◆ Work item
Search the data for "pour". Each line containing it is to be copied.
+++ Record set
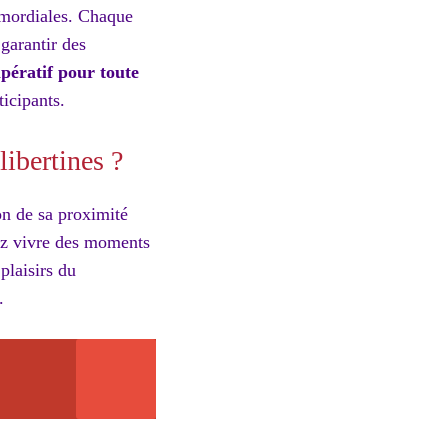
rimordiales. Chaque
 garantir des
pératif pour toute
ticipants.
ibertines ?
on de sa proximité
iez vivre des moments
plaisirs du
.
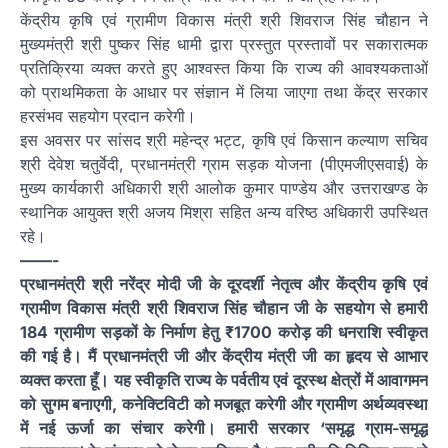
केंद्रीय कृषि एवं ग्रामीण विकास मंत्री श्री शिवराज सिंह चौहान ने
मुख्यमंत्री श्री पुष्कर सिंह धामी द्वारा प्रस्तुत प्रस्तावों पर सकारात्मक
प्रतिक्रिया व्यक्त करते हुए आश्वस्त किया कि राज्य की आवश्यकताओं
को प्राथमिकता के आधार पर संज्ञान में लिया जाएगा तथा केंद्र सरकार
हरसंभव सहयोग प्रदान करेगी।
इस अवसर पर सांसद श्री महेन्द्र भट्ट, कृषि एवं किसान कल्याण सचिव
श्री देवेश चतुर्वेदी, प्रधानमंत्री ग्राम सड़क योजना (पीएमजीएसवाई) के
मुख्य कार्यकारी अधिकारी श्री आलोक कुमार पाण्डेय और उत्तराखण्ड के
स्थानिक आयुक्त श्री अजय मिश्रा सहित अन्य वरिष्ठ अधिकारी उपस्थित
रहे।
——-
प्रधानमंत्री श्री नरेंद्र मोदी जी के दूरदर्शी नेतृत्व और केंद्रीय कृषि एवं
ग्रामीण विकास मंत्री श्री शिवराज सिंह चौहान जी के सहयोग से हमारी
184 ग्रामीण सड़कों के निर्माण हेतु ₹1700 करोड़ की धनराशि स्वीकृत
की गई है। मैं प्रधानमंत्री जी और केंद्रीय मंत्री जी का हृदय से आभार
व्यक्त करता हूँ। यह स्वीकृति राज्य के पर्वतीय एवं दूरस्थ क्षेत्रों में आवागमन
को सुगम बनाएगी, कनेक्टिविटी को मजबूत करेगी और ग्रामीण अर्थव्यवस्था
में नई ऊर्जा का संचार करेगी। हमारी सरकार ‘समृद्ध ग्राम-समृद्ध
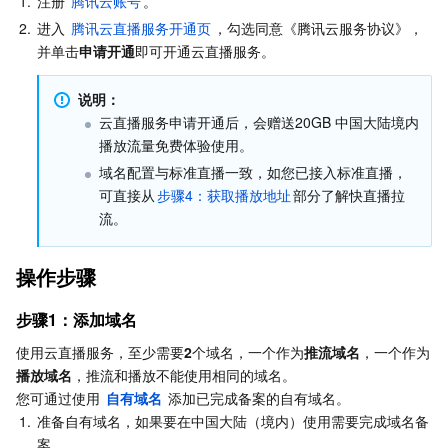
1.
注册 
腾讯云账号
。
步骤3：直播推流
Serverless
自动化助手
多网聚合加速（腾讯云聚通）
容器镜像服务
边缘可用区
弹性微服务
2.
进入 
腾讯云直播服务开通页
，勾选同意《腾讯云服务协议》，
步骤4：获取播放地址
并单击
申请开通
即可开通云直播服务。
步骤5：生成推流和播放地址组
基础存储服务
云原生分布式云中心
专属可用区
API 网关
云函数
说明：
步骤6：快直播产品接入
云直播服务申请开通后，会赠送20GB 中国大陆境内
存储数据服务
注册配置治理
对象存储
常见问题
播放流量免费体验使用。
域名配置与标准直播一致，如您已接入标准直播，
拉流 URL 生成
关系型数据库
文件存储
日志服务
可直接从
步骤4：获取播放地址
部分了解快直播拉
关于 B 帧
流。
关系型数据库TDSQL
云硬盘
数据万象
云数据库 MySQL
关于音频转码
操作步骤
关于直播播放黑屏问题的说明
NoSQL 数据库
云 HDFS
智能媒资托管
云数据库 MariaDB
TDSQL-C MySQL 版
步骤1：添加域名
数据库 SaaS 服务
数据加速器 GooseFS
云数据库 PostgreSQL
TDSQL MySQL 版
腾讯云分布式缓存数据库（兼容 Redis）
使用云直播服务，至少需要
2
个域名，一个作为
推流域名
，一个作为
播放域名
，推流和播放不能使用相同的域名。

网络
云数据库 SQL Server
TDSQL Boundless
云数据库 MongoDB
数据传输服务
您可通过使用 
自有域名
 添加已完成备案的自有域名。
1.
准备自有域名，如果要在中国大陆（境内）使用需要完成域名备
数据安全
游戏数据库 TcaplusDB
数据库专家服务
私有网络
案。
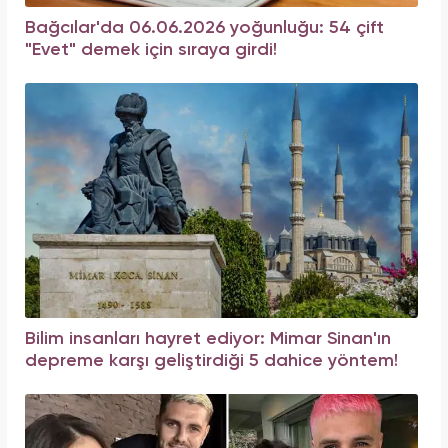
Bağcılar'da 06.06.2026 yoğunluğu: 54 çift
"Evet" demek için sıraya girdi!
Bilim insanları hayret ediyor: Mimar Sinan'ın
depreme karşı geliştirdiği 5 dahice yöntem!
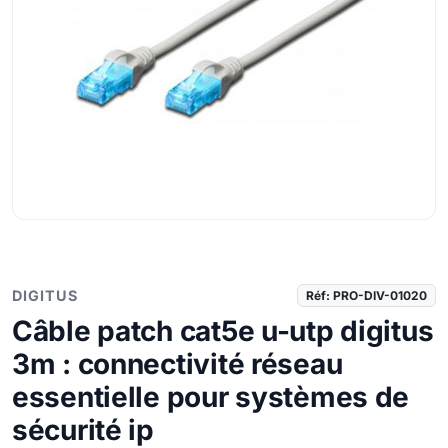
DIGITUS
Réf: PRO-DIV-01020
Câble patch cat5e u-utp digitus
3m : connectivité réseau
essentielle pour systèmes de
sécurité ip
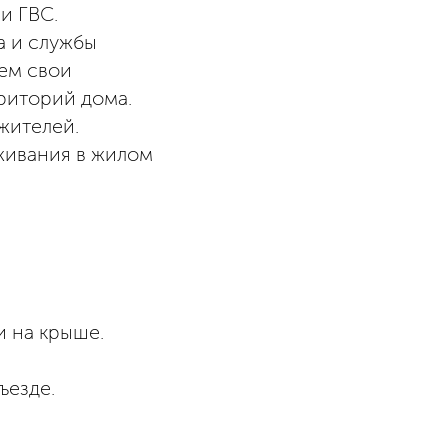
и ГВС.
а и службы
ем свои
риторий дома.
жителей.
живания в жилом
и на крыше.
ъезде.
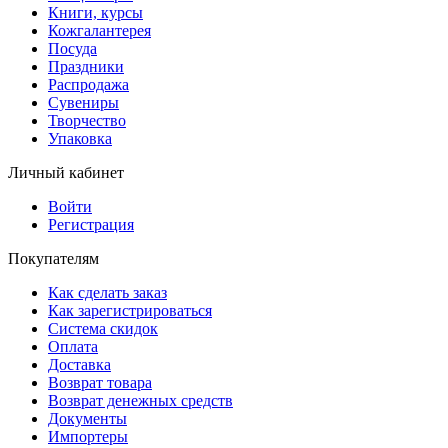
Книги, курсы
Кожгалантерея
Посуда
Праздники
Распродажа
Сувениры
Творчество
Упаковка
Личный кабинет
Войти
Регистрация
Покупателям
Как сделать заказ
Как зарегистрироваться
Система скидок
Оплата
Доставка
Возврат товара
Возврат денежных средств
Документы
Импортеры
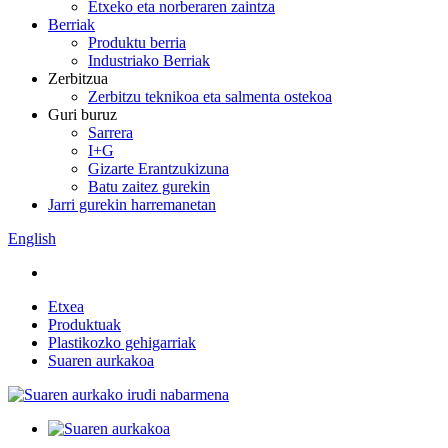
Etxeko eta norberaren zaintza
Berriak
Produktu berria
Industriako Berriak
Zerbitzua
Zerbitzu teknikoa eta salmenta ostekoa
Guri buruz
Sarrera
I+G
Gizarte Erantzukizuna
Batu zaitez gurekin
Jarri gurekin harremanetan
English
Etxea
Produktuak
Plastikozko gehigarriak
Suaren aurkakoa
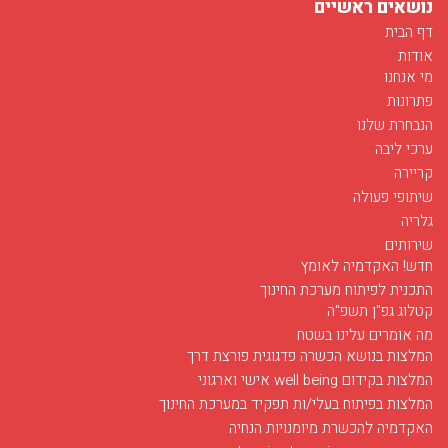
נושאים ראשיים
דף הבית
אודות
מי אנחנו
פתרונות
הנבחרת שלנו
ערכי ליבה
קריירה
שיתופי פעולה
גלריה
שירותים
חדש! האקדמיה לאומץ
התכנית לפיתוח מערכת החינוך
קטלוג גפ"ן תשפ"ה
מה אומרים עלינו בשטח
המלצות בנושא הכשרה פדגוגית פורצת דרך
המלצות בקידום well being אישי וארגוני
המלצות בפיתוח בעלי/ות תפקיד במערכת החינוך
האקדמיה להכשרת מיומנויות הנחיה
חודש מאי בסימן רפואה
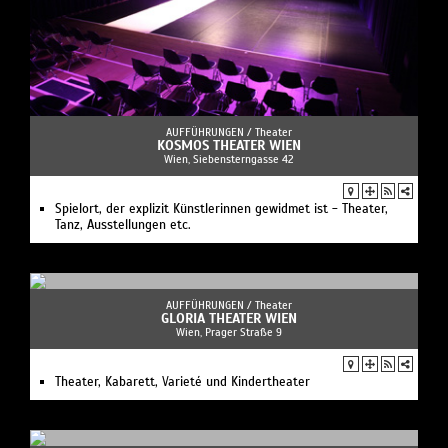
AUFFÜHRUNGEN /
Theater
KOSMOS THEATER WIEN
Wien, Siebensterngasse 42
Spielort, der explizit Künstlerinnen gewidmet ist - Theater,
Tanz, Ausstellungen etc.
AUFFÜHRUNGEN /
Theater
GLORIA THEATER WIEN
Wien, Prager Straße 9
Theater, Kabarett, Varieté und Kindertheater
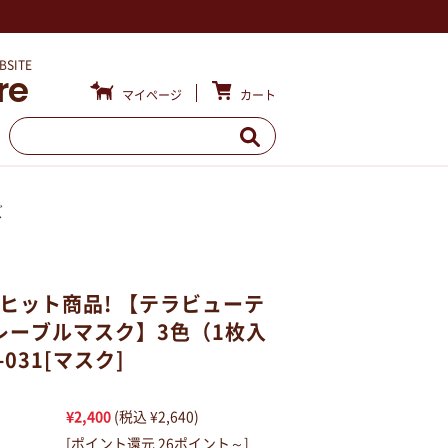
BSITE
re
カート
マイページ
ズ
大ヒット商品! 【テラビューテ
レーブルマスク】3色（1枚入
-031[マスク]
¥2,400
(税込 ¥2,640)
[ポイント還元 26ポイント～]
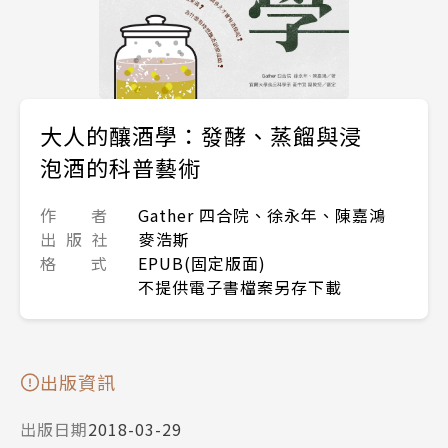
大人的釀酒學：發酵、蒸餾與浸
泡酒的科普藝術
作 者
Gather 四合院、徐永年、陳嘉鴻
出 版 社
麥浩斯
格 式
EPUB(固定版面)
不提供電子書檔案另存下載
出版資訊
出版日期
2018-03-29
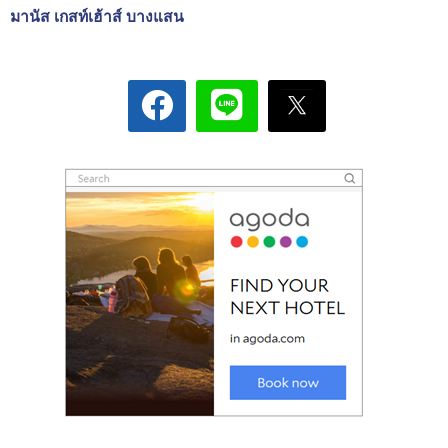
มานัส เกสท์เฮ้าส์ บางแสน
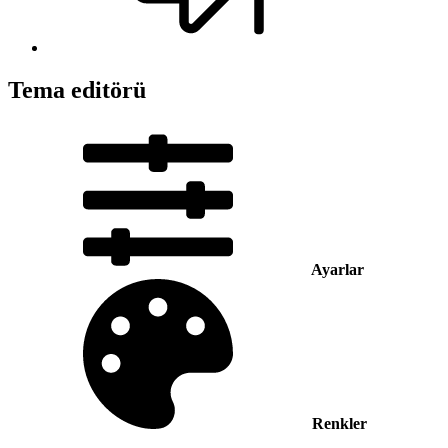
Tema editörü
Ayarlar
Renkler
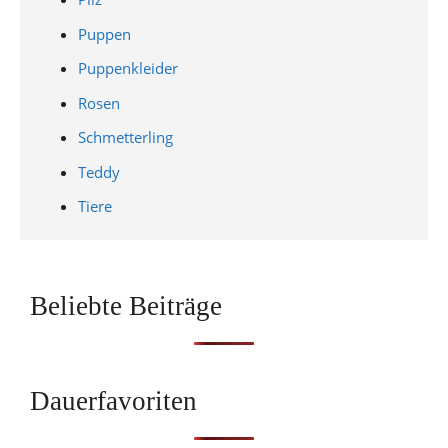
Puppen
Puppenkleider
Rosen
Schmetterling
Teddy
Tiere
Beliebte Beiträge
Dauerfavoriten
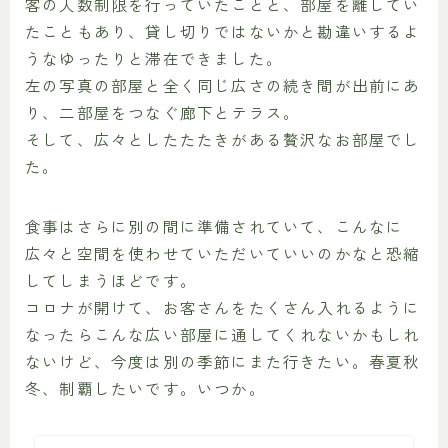
客の人数制限を行っていたことと、部屋を離してい
たこともあり、貸し切りではないかと勘違いするよ
うなゆったりと滞在できました。
左の写真の部屋と全く同じ広さの続き間が出前にあ
り、二部屋をつなぐ廊下とテラス。
そして、広々としたたたきがある贅沢なお部屋でし
た。
食事はさらに別の間に準備されていて、こんなに
広々と空間を使わせていただいていいのかなと恐縮
してしまうほどです。
コロナが開けて、お客さんをたくさん入れるように
なったらこんな広い部屋に通してくれないかもしれ
ないけど、今度は別の季節にまた行きたい。春夏秋
冬、制覇したいです。いつか。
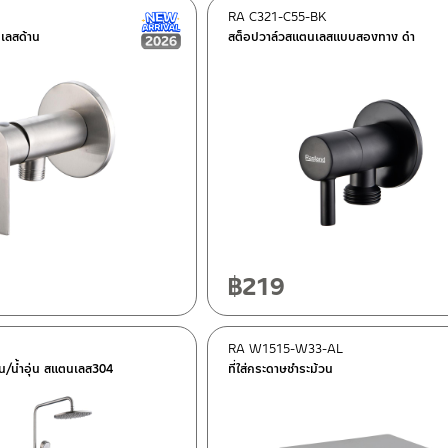
RA C321-C55-BK
New Arrival สินค้าใหม่ ปี 2026
เลสด้าน
สต็อปวาล์วสแตนเลสแบบสองทาง ดำ
฿
219
RA W1515-W33-AL
็น/น้ำอุ่น สแตนเลส304
ที่ใส่กระดาษชำระม้วน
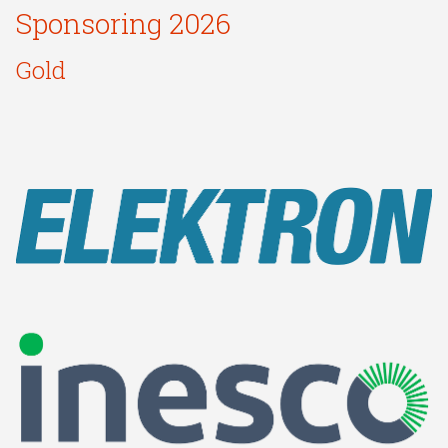
Sponsoring 2026
Gold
++++++
◆ Answer section
pératif pour toute
essentielle pour systèmes de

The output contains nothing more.